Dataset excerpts
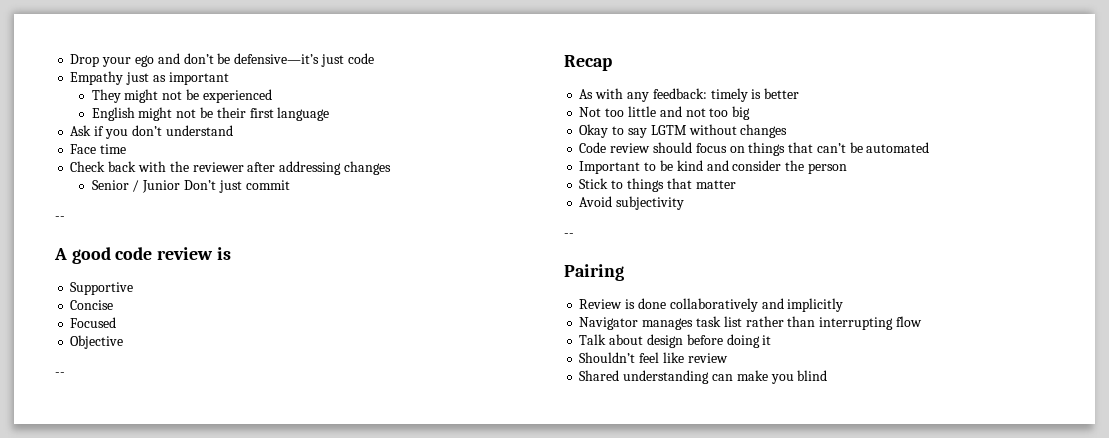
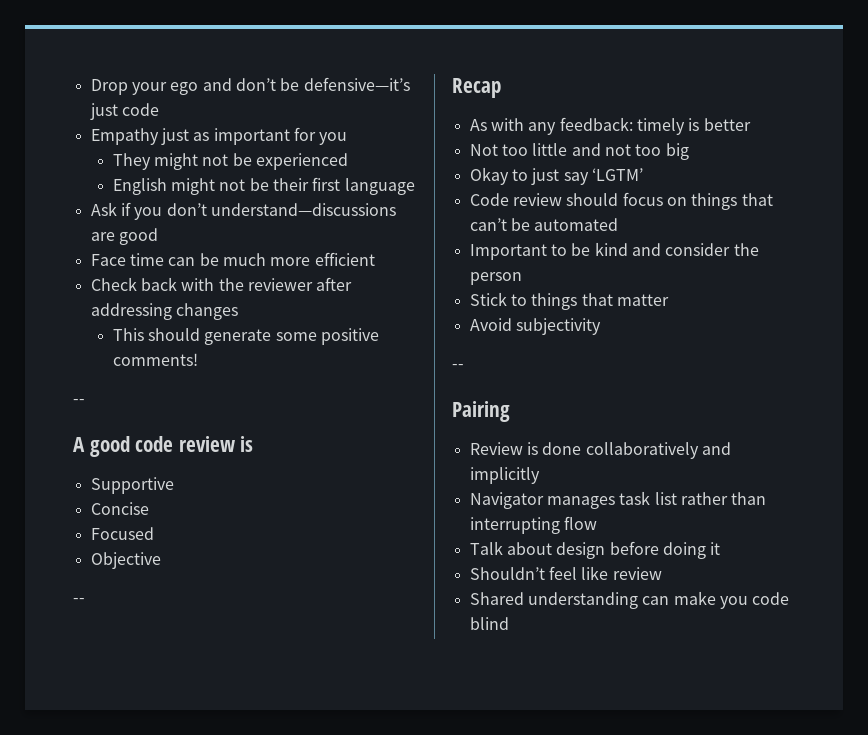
(229, 78) none -> [293,127,348,145] for you
[165,125,233,136] understand -> [210,203,396,216] [90,228,158,245] understand—discussions are good
(127, 149) none -> [168,252,375,266] can be much more efficient
[91,180,290,193] Senior / Junior Don’t just commit -> [112,328,379,345] [112,353,198,366] This should generate some positive comments!
[627,124,788,138] say LGTM without changes -> [531,168,643,185] just say ‘LGTM’
(794, 379) none -> [752,592,790,605] code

Task objective – No pictures belong in the copy; output every record exactly.

Solution to this task –
(229, 78) none -> [293,127,348,145] for you
[165,125,233,136] understand -> [210,203,396,216] [90,228,158,245] understand—discussions are good
(127, 149) none -> [168,252,375,266] can be much more efficient
[91,180,290,193] Senior / Junior Don’t just commit -> [112,328,379,345] [112,353,198,366] This should generate some positive comments!
[627,124,788,138] say LGTM without changes -> [531,168,643,185] just say ‘LGTM’
(794, 379) none -> [752,592,790,605] code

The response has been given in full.